*Brief*
Extract every line from the items below that contains the string "nustatyta". Treat uppercase and lowercase letters as distinct when matching.

*Data for this exercise*
────
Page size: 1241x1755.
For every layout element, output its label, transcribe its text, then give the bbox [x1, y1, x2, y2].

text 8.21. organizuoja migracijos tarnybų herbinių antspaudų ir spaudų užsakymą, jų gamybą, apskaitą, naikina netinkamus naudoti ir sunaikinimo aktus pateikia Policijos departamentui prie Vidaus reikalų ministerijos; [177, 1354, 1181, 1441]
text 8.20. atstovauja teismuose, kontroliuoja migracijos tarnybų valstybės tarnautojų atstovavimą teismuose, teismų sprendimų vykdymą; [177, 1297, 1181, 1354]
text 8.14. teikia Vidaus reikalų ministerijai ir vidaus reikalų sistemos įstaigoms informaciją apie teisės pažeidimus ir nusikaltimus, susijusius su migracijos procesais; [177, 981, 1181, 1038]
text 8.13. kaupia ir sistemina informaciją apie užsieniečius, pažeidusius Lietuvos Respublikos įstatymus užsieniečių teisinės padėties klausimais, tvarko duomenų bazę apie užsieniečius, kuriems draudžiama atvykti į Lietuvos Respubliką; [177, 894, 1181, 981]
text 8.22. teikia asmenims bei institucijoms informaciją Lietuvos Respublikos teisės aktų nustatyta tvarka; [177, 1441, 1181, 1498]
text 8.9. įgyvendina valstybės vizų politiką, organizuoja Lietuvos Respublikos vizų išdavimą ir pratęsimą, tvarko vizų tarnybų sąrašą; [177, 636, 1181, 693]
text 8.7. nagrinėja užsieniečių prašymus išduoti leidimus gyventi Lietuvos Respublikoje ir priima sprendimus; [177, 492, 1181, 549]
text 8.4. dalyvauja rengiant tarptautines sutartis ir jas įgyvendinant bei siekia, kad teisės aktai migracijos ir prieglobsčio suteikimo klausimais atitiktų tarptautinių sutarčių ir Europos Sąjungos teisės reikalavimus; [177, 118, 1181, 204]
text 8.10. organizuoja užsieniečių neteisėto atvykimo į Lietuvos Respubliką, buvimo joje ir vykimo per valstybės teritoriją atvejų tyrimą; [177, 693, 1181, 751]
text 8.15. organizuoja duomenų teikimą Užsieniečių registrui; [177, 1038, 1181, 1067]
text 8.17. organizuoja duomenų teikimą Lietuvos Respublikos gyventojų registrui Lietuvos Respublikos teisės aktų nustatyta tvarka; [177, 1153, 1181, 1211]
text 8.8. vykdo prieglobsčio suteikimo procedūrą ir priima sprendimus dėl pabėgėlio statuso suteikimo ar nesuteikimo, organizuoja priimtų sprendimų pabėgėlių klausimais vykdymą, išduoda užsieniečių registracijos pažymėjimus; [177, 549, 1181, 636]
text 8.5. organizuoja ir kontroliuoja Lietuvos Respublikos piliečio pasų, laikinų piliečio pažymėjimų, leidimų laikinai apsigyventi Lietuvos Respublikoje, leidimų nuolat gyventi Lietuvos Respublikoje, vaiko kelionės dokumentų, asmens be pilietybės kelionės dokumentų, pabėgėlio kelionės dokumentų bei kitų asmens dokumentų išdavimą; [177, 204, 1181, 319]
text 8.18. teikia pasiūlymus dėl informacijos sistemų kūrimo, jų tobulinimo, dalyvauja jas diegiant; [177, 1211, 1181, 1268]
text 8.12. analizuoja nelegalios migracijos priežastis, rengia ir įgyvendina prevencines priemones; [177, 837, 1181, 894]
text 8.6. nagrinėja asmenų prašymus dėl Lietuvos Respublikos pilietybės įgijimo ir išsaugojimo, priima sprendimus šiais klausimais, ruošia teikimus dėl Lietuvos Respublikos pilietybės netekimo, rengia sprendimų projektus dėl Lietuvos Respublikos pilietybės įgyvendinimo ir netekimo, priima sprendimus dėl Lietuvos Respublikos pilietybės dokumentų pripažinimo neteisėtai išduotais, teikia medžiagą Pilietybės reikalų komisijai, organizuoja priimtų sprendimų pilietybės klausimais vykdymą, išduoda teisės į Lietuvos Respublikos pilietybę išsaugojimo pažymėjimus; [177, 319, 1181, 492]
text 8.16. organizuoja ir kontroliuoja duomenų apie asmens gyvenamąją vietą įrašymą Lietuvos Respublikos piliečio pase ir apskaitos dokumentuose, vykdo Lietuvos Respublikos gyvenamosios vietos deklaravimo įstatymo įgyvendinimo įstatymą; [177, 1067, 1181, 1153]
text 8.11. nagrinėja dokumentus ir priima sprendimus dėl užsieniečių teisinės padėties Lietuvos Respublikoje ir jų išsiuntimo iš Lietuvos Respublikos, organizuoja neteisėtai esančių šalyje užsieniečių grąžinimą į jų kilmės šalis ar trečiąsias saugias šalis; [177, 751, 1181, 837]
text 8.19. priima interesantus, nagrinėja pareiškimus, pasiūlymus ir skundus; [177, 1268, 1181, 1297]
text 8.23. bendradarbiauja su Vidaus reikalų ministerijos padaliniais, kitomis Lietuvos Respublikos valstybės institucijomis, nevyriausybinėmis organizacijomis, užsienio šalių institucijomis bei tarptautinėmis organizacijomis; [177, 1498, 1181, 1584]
────
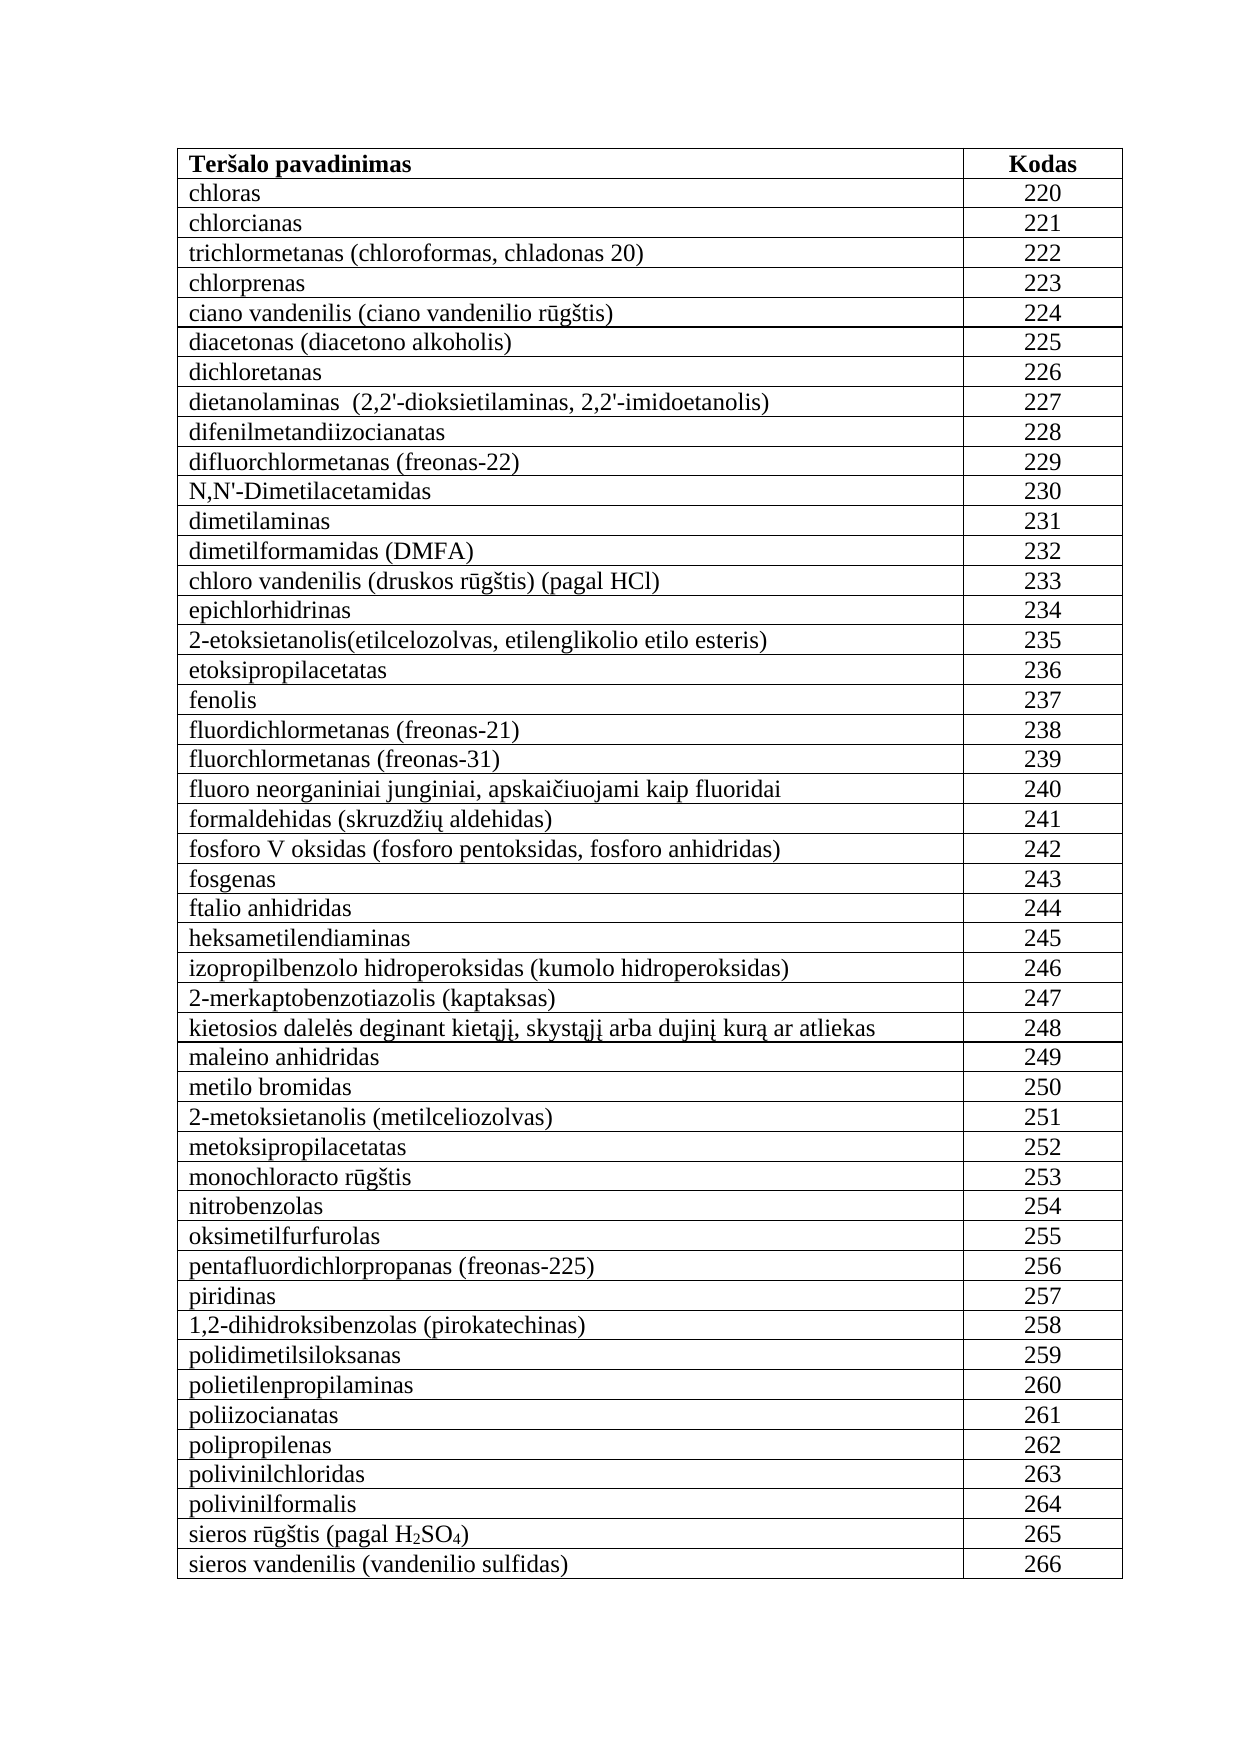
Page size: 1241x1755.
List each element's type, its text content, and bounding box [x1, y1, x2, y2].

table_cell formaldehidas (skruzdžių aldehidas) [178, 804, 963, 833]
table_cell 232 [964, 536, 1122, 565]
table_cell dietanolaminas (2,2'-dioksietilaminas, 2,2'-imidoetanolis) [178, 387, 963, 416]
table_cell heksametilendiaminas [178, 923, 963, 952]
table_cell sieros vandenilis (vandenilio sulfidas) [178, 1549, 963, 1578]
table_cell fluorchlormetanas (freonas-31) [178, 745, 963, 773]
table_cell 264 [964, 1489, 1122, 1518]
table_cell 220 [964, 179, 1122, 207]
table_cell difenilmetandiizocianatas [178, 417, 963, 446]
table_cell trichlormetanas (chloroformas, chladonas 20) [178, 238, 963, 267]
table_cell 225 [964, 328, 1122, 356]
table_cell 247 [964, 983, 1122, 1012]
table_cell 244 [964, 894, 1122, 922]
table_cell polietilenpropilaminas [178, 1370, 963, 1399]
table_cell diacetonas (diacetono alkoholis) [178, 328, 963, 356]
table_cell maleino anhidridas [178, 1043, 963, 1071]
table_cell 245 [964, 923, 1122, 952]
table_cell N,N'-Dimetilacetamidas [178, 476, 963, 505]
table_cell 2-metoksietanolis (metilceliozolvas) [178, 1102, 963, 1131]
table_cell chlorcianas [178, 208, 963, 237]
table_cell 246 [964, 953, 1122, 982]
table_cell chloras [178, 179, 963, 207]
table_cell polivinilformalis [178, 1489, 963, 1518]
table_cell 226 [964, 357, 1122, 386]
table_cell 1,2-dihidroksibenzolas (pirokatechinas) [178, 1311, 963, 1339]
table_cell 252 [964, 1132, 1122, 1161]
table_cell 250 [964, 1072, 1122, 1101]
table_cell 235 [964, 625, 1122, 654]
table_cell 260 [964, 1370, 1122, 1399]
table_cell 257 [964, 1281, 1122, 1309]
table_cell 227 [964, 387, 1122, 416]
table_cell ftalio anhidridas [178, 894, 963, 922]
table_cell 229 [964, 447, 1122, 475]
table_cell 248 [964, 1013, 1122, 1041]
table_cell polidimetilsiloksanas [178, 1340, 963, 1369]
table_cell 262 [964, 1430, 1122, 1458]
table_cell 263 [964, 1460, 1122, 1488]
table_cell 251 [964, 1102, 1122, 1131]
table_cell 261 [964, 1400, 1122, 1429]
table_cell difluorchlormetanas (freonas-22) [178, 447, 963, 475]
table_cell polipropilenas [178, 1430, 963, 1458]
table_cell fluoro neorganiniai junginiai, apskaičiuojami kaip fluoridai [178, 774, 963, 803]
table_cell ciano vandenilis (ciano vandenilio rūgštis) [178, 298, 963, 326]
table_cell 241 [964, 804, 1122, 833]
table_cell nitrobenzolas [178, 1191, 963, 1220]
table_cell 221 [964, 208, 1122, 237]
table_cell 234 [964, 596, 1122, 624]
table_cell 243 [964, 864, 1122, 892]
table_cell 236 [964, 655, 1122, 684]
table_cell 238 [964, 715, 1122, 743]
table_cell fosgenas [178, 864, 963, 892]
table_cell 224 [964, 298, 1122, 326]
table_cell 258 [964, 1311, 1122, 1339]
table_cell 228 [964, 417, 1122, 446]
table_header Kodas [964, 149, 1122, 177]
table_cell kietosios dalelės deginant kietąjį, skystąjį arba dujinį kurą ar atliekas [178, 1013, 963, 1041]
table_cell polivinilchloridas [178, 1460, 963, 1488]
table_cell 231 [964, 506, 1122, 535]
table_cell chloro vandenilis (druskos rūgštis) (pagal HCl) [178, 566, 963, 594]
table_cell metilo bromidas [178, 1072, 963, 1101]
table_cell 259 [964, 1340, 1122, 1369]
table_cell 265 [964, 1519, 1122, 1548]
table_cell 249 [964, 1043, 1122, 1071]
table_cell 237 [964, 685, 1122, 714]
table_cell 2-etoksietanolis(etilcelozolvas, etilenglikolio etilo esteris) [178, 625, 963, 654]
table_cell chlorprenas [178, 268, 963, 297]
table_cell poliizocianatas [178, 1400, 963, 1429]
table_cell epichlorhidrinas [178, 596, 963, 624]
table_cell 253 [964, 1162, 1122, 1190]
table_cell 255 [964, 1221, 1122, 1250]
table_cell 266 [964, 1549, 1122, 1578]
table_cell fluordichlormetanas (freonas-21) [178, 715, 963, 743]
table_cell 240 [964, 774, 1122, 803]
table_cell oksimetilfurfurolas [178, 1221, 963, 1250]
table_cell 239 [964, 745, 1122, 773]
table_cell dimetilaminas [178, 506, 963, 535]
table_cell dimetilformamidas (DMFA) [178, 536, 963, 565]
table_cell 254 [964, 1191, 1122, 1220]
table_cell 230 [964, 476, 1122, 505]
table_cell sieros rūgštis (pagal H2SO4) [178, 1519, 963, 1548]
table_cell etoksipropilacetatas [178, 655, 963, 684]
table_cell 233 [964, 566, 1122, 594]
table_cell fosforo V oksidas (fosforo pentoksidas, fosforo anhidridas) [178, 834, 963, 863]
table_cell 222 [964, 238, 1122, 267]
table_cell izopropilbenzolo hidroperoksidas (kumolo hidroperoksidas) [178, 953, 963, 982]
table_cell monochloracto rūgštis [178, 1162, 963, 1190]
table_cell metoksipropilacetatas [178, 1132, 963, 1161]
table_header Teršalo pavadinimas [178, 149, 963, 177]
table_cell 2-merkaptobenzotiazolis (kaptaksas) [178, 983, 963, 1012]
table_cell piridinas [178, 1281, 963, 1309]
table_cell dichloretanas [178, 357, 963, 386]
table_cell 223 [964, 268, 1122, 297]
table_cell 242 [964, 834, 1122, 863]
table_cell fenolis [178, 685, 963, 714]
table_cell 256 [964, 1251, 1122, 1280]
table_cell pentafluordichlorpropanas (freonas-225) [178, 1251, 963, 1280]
────
*Result*
text 8.22. teikia asmenims bei institucijoms informaciją Lietuvos Respublikos teisės aktų nustatyta tvarka; [177, 1441, 1181, 1498]
text 8.17. organizuoja duomenų teikimą Lietuvos Respublikos gyventojų registrui Lietuvos Respublikos teisės aktų nustatyta tvarka; [177, 1153, 1181, 1211]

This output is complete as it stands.